“One may plant a tree for a number of reasons. Perhaps they likes trees. Perhaps they wants shelter. Or perhaps they know that someday they may need the firewood” — Joanne Harris
A pension can be defined as an allotment into which a measure of money is augmented during a staffer’s service years and which expenditures are drawn to fund the person’s retirement from work in the form of cyclic incomes. A recipient of a pension or retirement plan is called a pensioner or retiree. Companies and all tiers of the government procure pensions for their staff.
In Nigeria, the defined contribution scheme was introduced in the year 2004 under the Pension Reform Act, where the employer contributes 10% of her/his salary and the employer contributes 8%. The employee ends up receiving the money when retired. According to statistics, most of Nigerian’s labour force is without a pension policy, of over 69 million people in the labour force, only about 7 million can boast of pension accounts.

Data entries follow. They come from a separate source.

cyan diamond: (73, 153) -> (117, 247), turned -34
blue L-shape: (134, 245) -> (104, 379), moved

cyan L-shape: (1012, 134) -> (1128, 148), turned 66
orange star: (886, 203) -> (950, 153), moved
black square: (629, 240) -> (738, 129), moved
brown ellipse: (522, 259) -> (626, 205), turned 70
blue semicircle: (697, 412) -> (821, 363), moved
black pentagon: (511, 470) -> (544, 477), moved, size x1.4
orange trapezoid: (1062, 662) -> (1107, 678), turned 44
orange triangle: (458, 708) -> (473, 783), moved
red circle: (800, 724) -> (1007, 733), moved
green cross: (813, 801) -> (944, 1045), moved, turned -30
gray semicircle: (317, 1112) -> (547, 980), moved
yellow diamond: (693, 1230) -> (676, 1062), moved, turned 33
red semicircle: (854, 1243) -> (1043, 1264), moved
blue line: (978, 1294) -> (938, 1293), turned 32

Employees are not allowed the privileges to a pension, not until they retire or clock 50. So if you retire before 50, you’ll have to wait it out and also, if you’re still working at 50, you wouldn’t be granted access until you retire. In this article, you would be shown how to calculate your pension and everything you need to know about your pension contributions, the dos and don’ts and how to construct a better future around it.
It was already mentioned above about the 10% employer and 8% employee contributions, but what most employees don’t know is that it can be increased either by the employer, employee or both. Being able to calculate pension should be an added skill every Nigerian labour force should acquire.

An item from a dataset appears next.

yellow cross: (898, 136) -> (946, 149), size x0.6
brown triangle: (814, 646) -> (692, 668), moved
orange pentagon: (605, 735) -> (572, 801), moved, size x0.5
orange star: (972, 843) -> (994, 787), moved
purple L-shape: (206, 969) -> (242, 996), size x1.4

Let’s take an example for starters;
● If Oge makes N800,000 while she works for Moonwalks Ltd, Moonwalks Ltd is presumed to contribute a minimum of N80,000 to the policy monthly, while Oge contributes a minimum of N70,000 to the policy monthly, every month until she retires. If Oge or Moonwalks Ltd so wish, they can choose to boost the percentage they contribute monthly, however, they can not render anything less than 8% and 10% respectively. If Moonwalks Ltd chooses to be generous and bears the full responsibility towards paying Oge’s pension, the PRA in this scenario says they would have to pay at least a minimum of 20% of Oge’s pay monthly for the entire monthly emoluments.
● Now, if Oge works for Moonwalks Ltd for 25 years and her average salary is #500,000, her pension after would sum up to a total #2,250,000.
When she retires, she can decide on how the money should be paid to her and there’re various options:
1. Withdrawing on a monthly or quarterly basis
2. Withdrawing a bulk sum, only if there is enough to be withdrawn from in the future (should be around 25–50% of the money in her retirement account).
In summary, an employee contributes 8% of their monthly pay and the employer contributes 10%, this can be increased by both parties as time goes or the employer can choose to cover all contributions. At retirement age (50 or more), you can choose how to access your pensions.